## Exercise
Give the records again exactly as written. Leave out the pictures.

## Input for this task
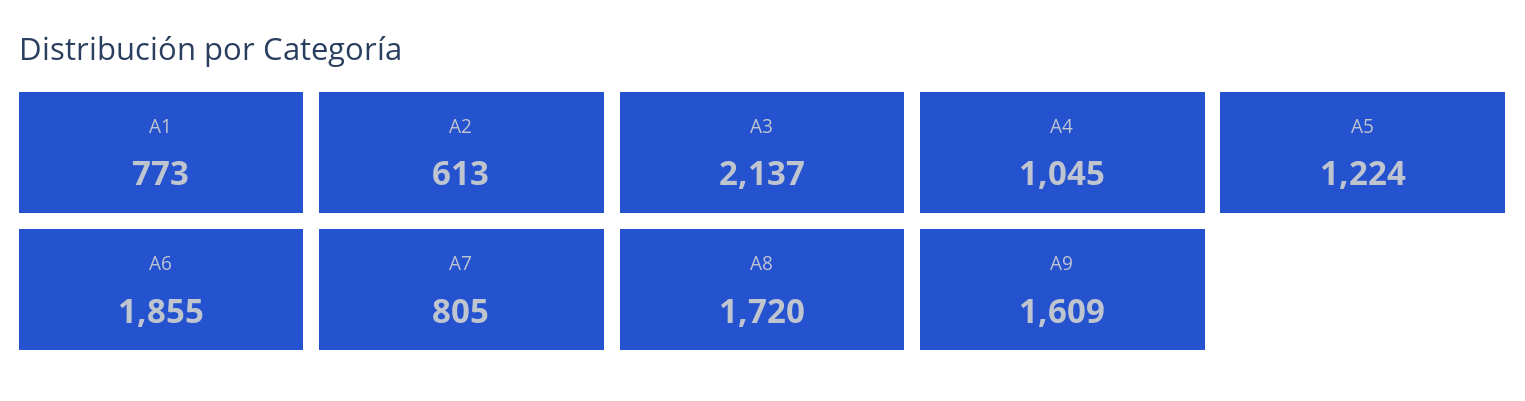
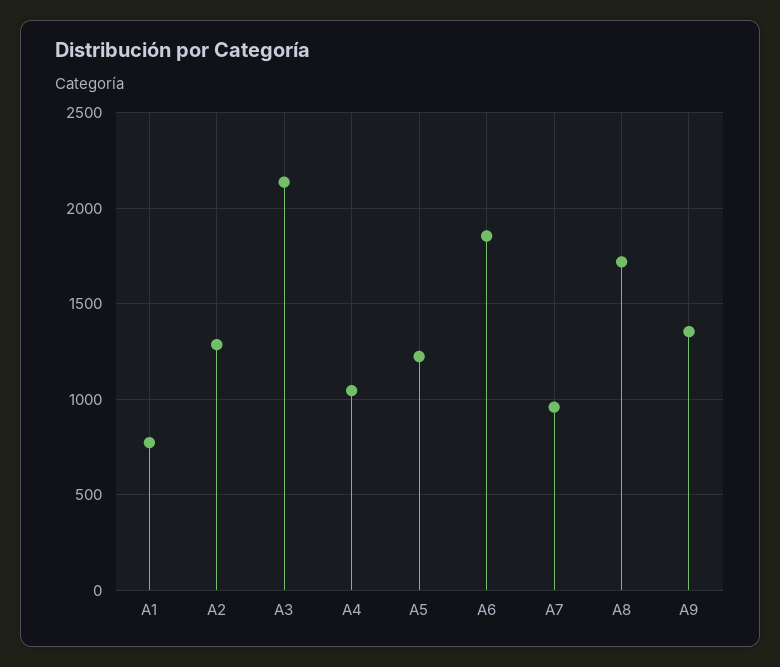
A2: 613 -> 1300
A7: 805 -> 950
A9: 1609 -> 1350

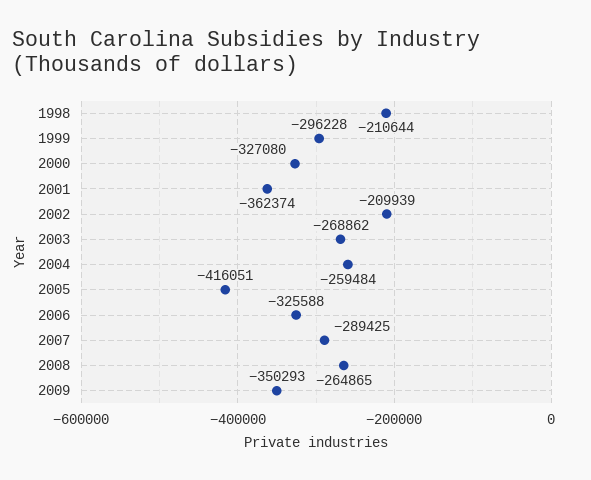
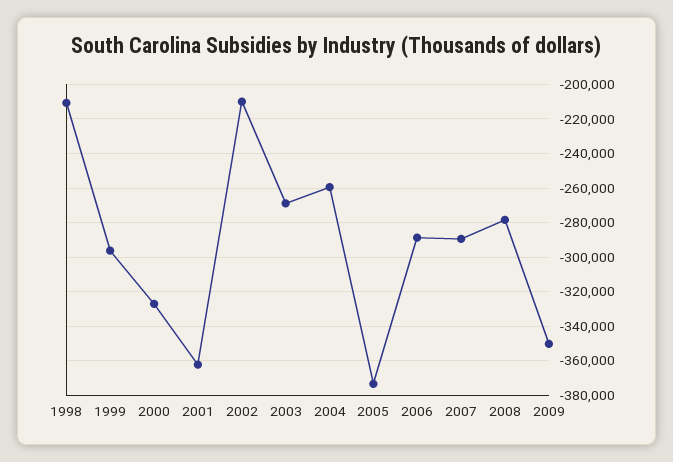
2005: -416051 -> -375000
2006: -325588 -> -290000
2008: -264865 -> -280000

## Result of this exercise
A2: 613 -> 1300
A7: 805 -> 950
A9: 1609 -> 1350

2005: -416051 -> -375000
2006: -325588 -> -290000
2008: -264865 -> -280000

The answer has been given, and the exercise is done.